As we reflect on the year that has passed since October 7, it is crucial to recognise a common misstep in the commentary surrounding this date. Many have hastily framed Hamas’ incursion into Southern Israel as the spark igniting a broader wave of violence in the region. Yet, this perspective overlooks the deep historical currents that have long been in motion…writes Will Shoki
The commentary marking a year since October 7 has typically committed the basic error of treating Hamas’ assault into Southern Israel as the initial movement in a major escalation of violence in the region. Notwithstanding the long historical process preceding it, it is worth recalling what the immediate time before Al Aqsa Flood and Iron Swords looked like.

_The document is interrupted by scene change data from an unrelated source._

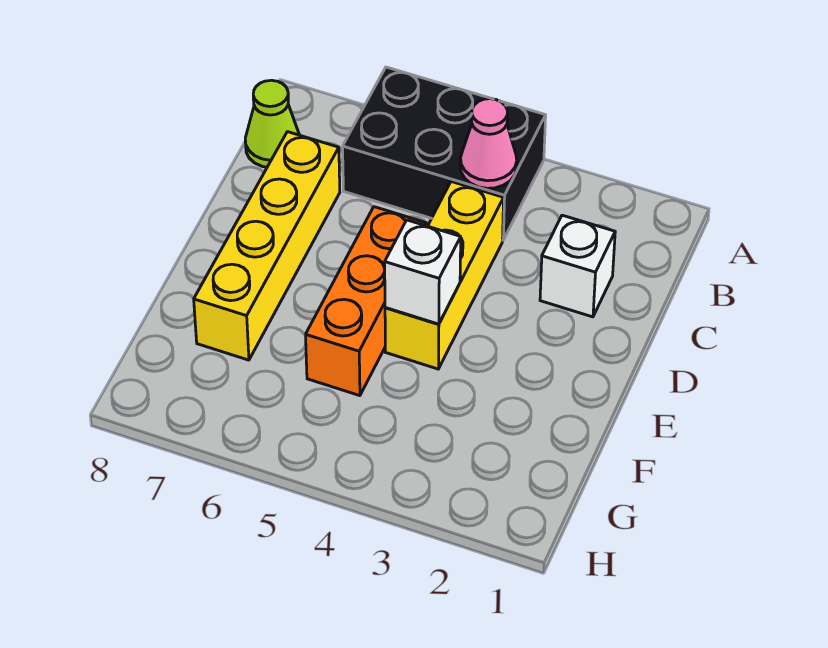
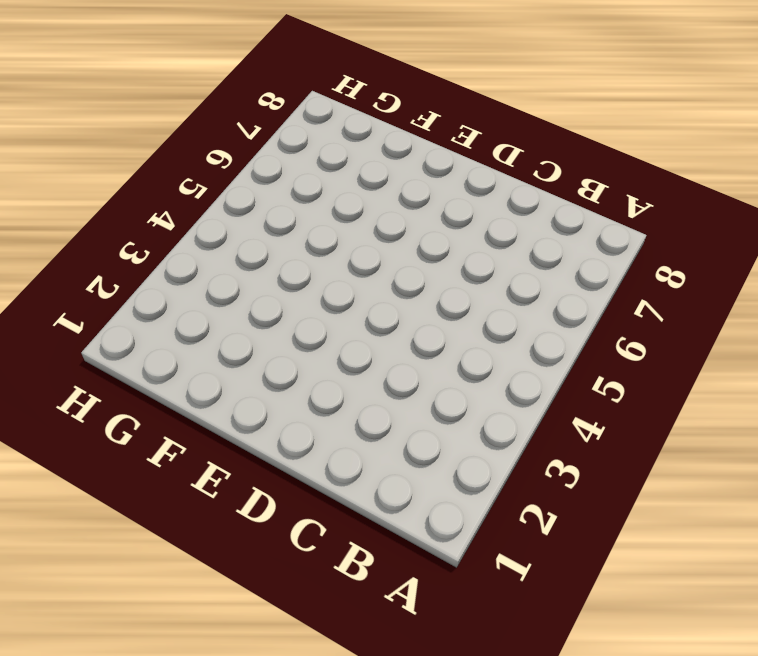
none -> black brick A4:B6 level 1
none -> lime cone B8 level 1

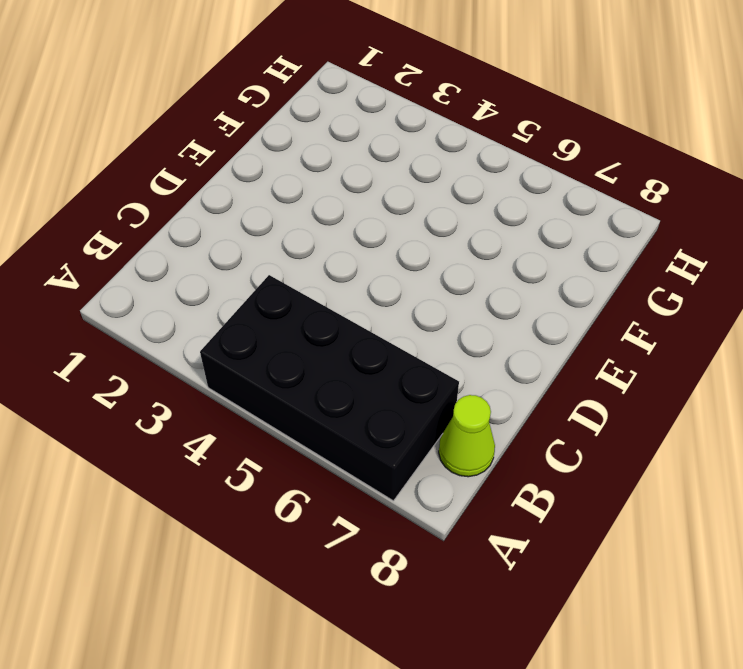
black brick A4:B7 level 1 -> black brick A4:B6 level 1
none -> white brick C2 level 1
none -> yellow brick C4:E4 level 1

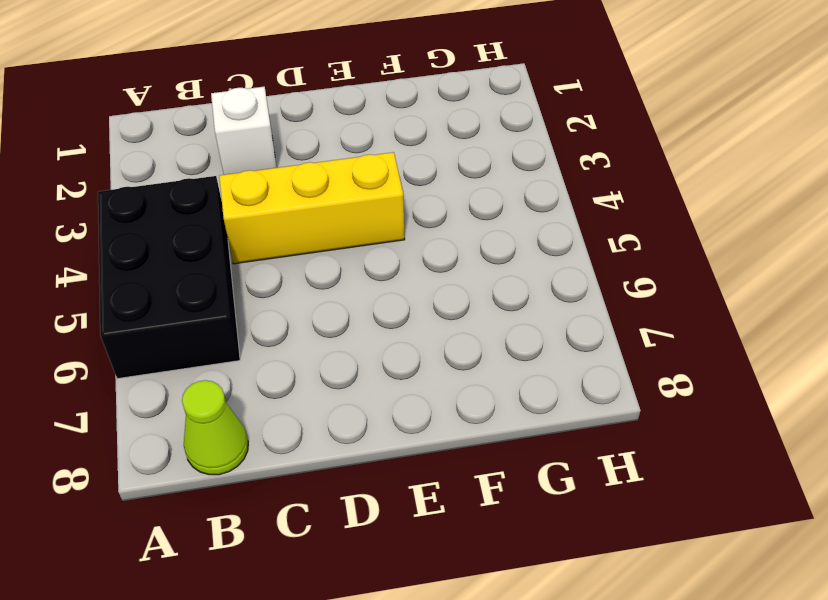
none -> yellow brick C7:F7 level 1
none -> orange brick D5:F5 level 1

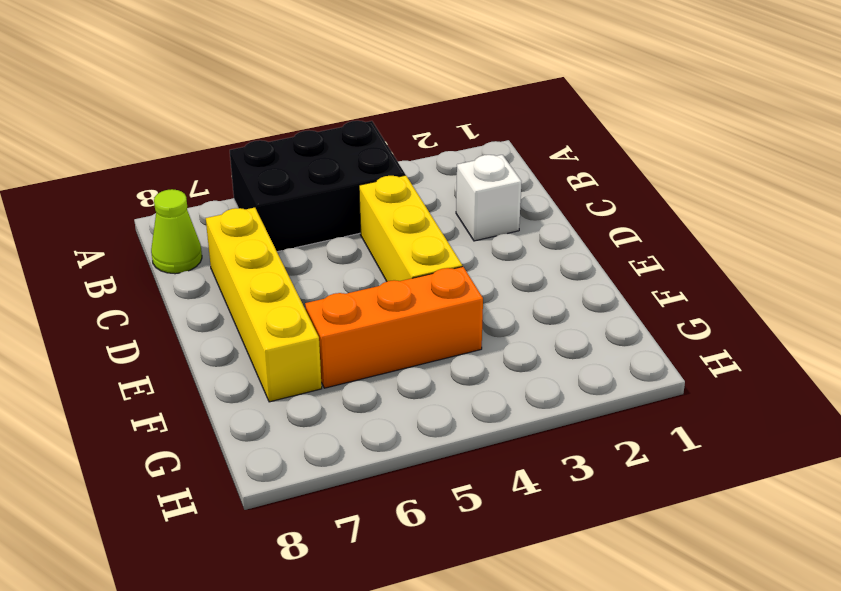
orange brick F4:F6 level 1 -> orange brick D5:F5 level 1
none -> pink cone B4 level 2
none -> white brick E4 level 2

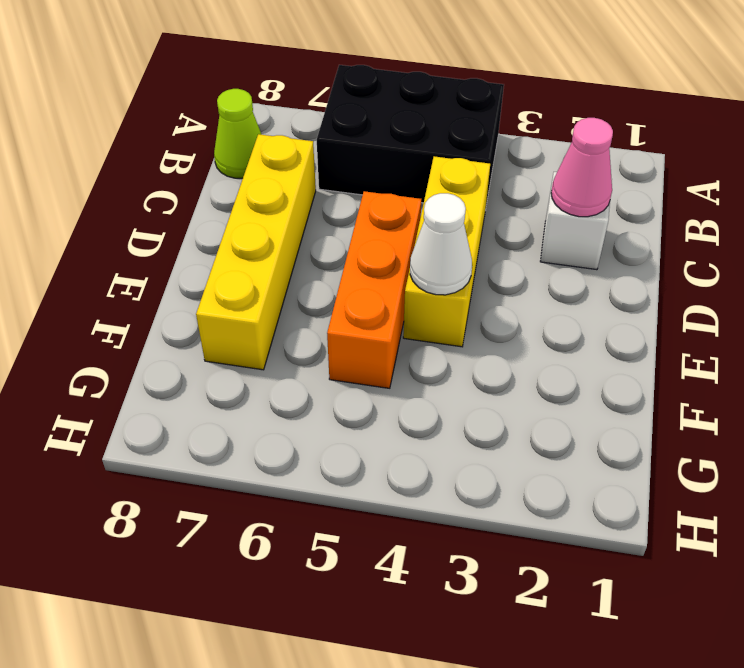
pink cone C2 level 2 -> pink cone B4 level 2
white cone E4 level 2 -> white brick E4 level 2

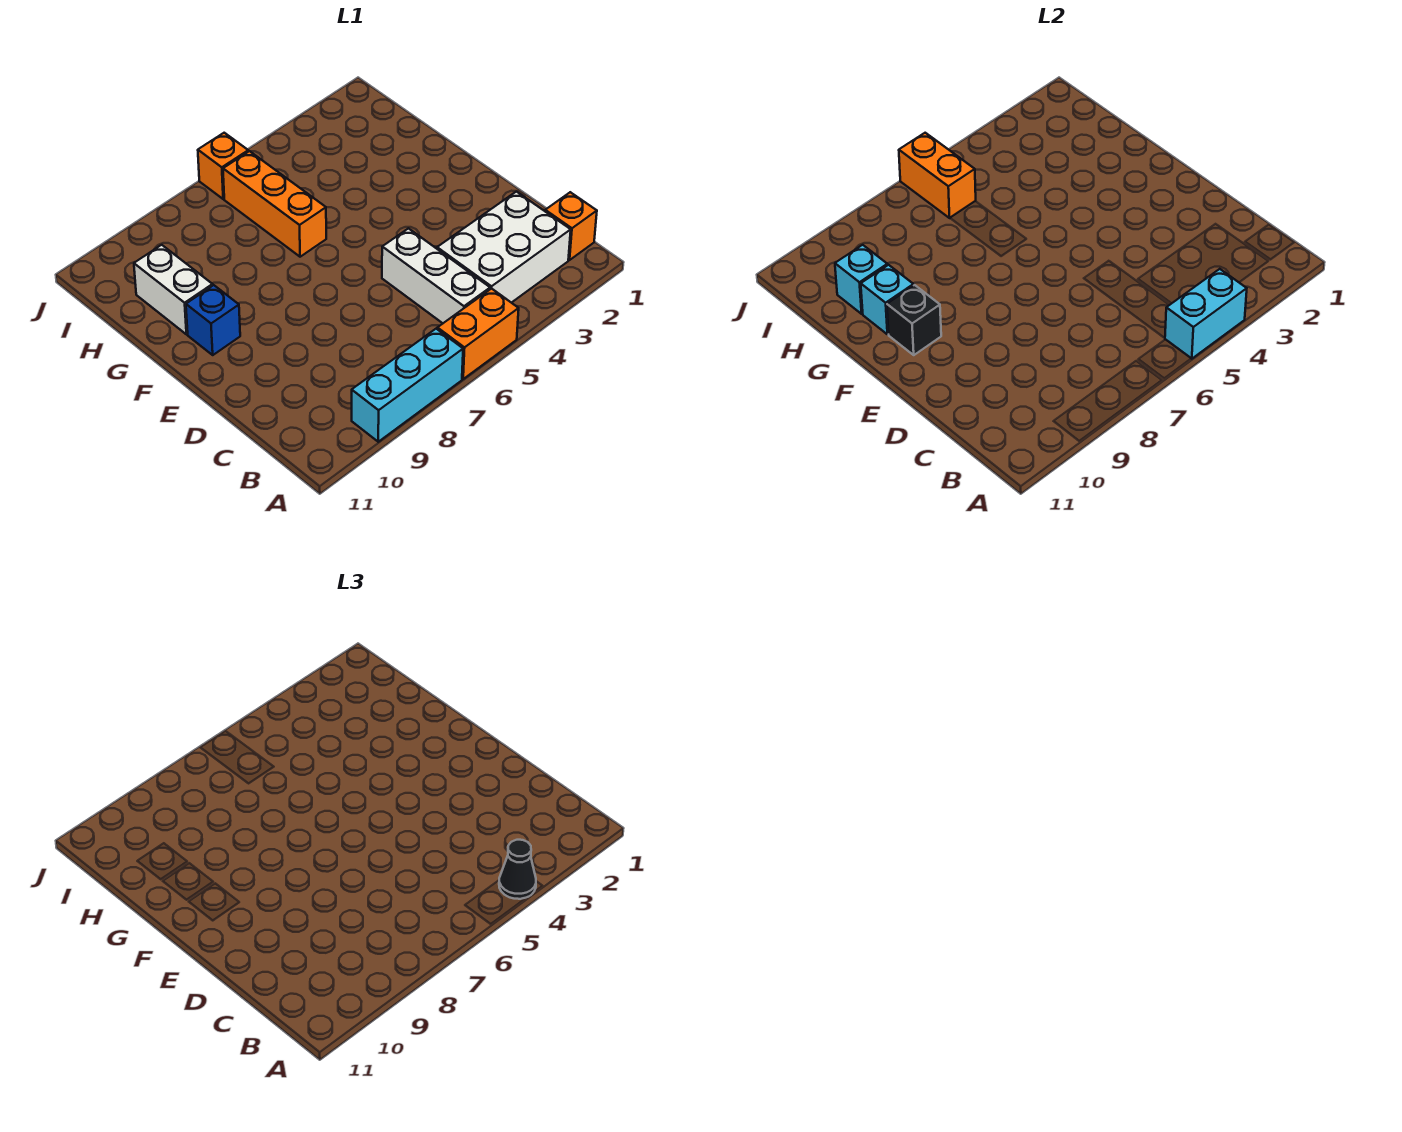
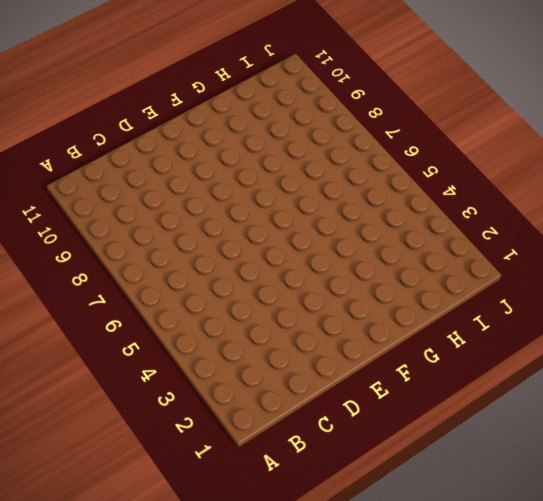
none -> orange brick A5:A6 level 1
none -> cyan brick A7:A9 level 1
none -> orange brick B1 level 1

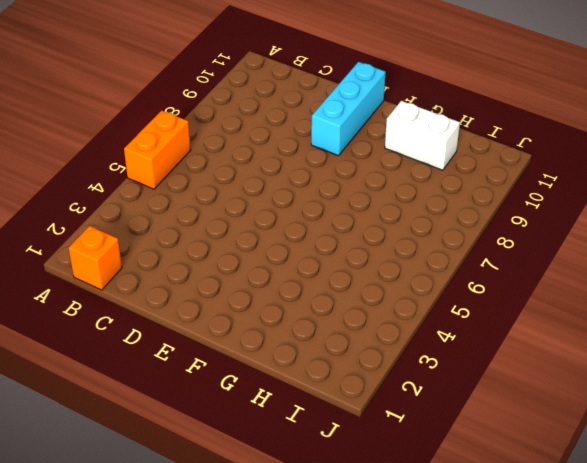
cyan brick E9:E11 level 1 -> cyan brick A7:A9 level 1
none -> white brick B2:C4 level 1
none -> white brick B5:D5 level 1
none -> blue brick F10 level 1

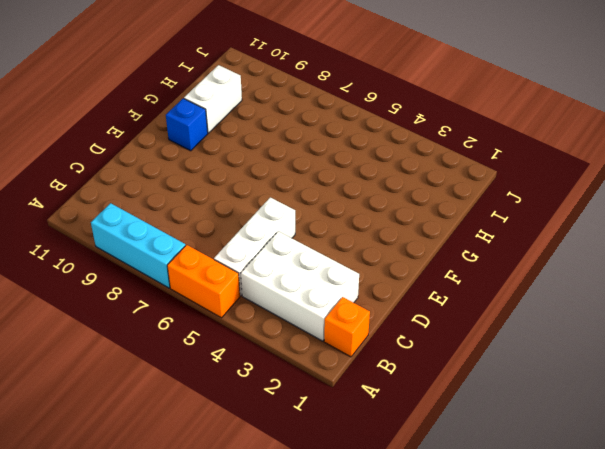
none -> orange brick G6:I6 level 1
none -> orange brick J6 level 1
none -> cyan brick A4:A5 level 2

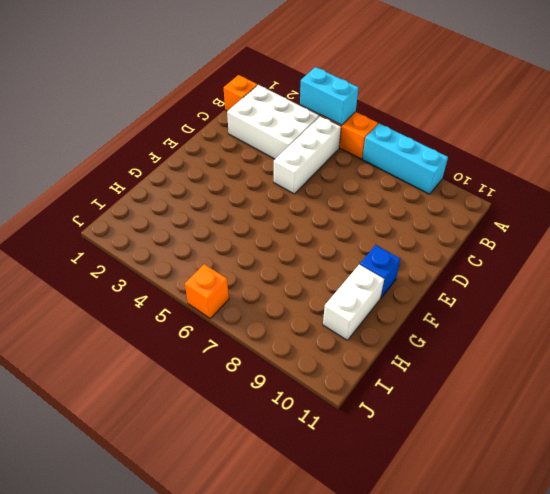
none -> orange brick G6:I6 level 1
none -> black brick F10 level 2
none -> cyan brick G10 level 2

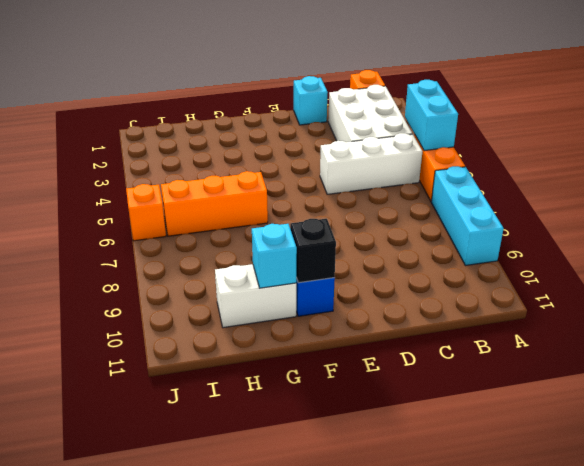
cyan brick D1 level 1 -> cyan brick H10 level 2
none -> orange brick I6:J6 level 2
none -> black cone A4 level 3

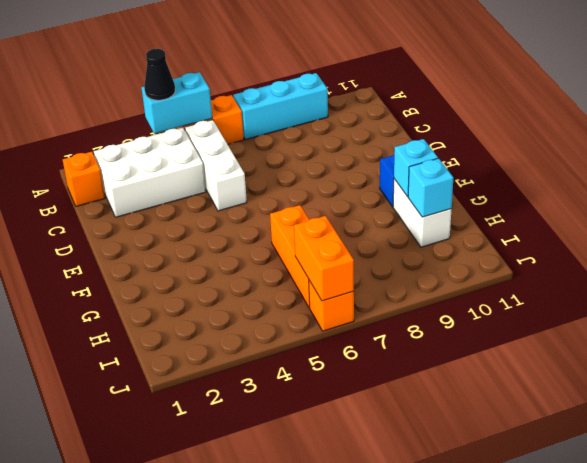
none -> black brick F10 level 2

In September, Save The Children declared 2023 “The deadliest year on record for children in the West Bank.” In June, gangs of armed settlers, encouraged by officials like Smotrich and shielded by the Israeli military, carried out five days of pogrom attacks on over a dozen Palestinian villages.
In the year leading up to May 2023, 234 Palestinians had been killed by Israeli forces or settlers in the occupied West Bank and 89 in Gaza, according to the United Nations Office for the Coordination of Humanitarian Affairs (OCHA).
When Palestinians partook in “The Great March of Return”—a year-and-a-half-long campaign of non-violent mass action—Israel killed 214 and injured over 36,000.
Gideon Levy’s point from a year ago, that Israel Can’t Imprison Two Million Gazans Without Paying a Cruel Price, remains true as ever. The foundational violence of the settler-colonial project, characterised by dispossession and displacement, apartheid, ethnic cleansing, and now, genocide, invariably entrenches violence as political language.
Once you deprive people of any other means of contesting their own oppression and frustrate all their efforts toward self-determination—no matter whether you think armed resistance is justified or not—the kind of violence we saw on October 7 is inevitable.
A year later, words are hard to come by. Almost every week, we have reflected on this catastrophe of world-historical significance, breathlessly supported by every single major international power, for a very simple reason: how could we not?
How could we turn our gaze away from a situation the mainstream press tells us is “complicated,” when it is transparently not?
Most of us in the Third World see one powerful side—a nuclear, garrison state—and one that is not. We see a side that enjoys political sovereignty and another that does not. We see one side that decides and another that is dependent on the decisions of the other.
Against the profound despair of the moment, the only comforting truth is this: all empires eventually fall. The American Empire, whose political class and military establishment lust for war in the Middle East, fantasise about wiping out Iran, and bankroll Israel’s flattening of Gaza and Lebanon, will fall too. It is a sign of its weakness that it increasingly relies on flat-out deception and bald-faced lies in order to ensure that the world falls in line with this agenda.
One way of interpreting Nelson Mandela’s famous words, “We know too well that our freedom is incomplete without the freedom of the Palestinians,” is to say that a free Palestine implies the end of the American empire. And that is why they are so afraid.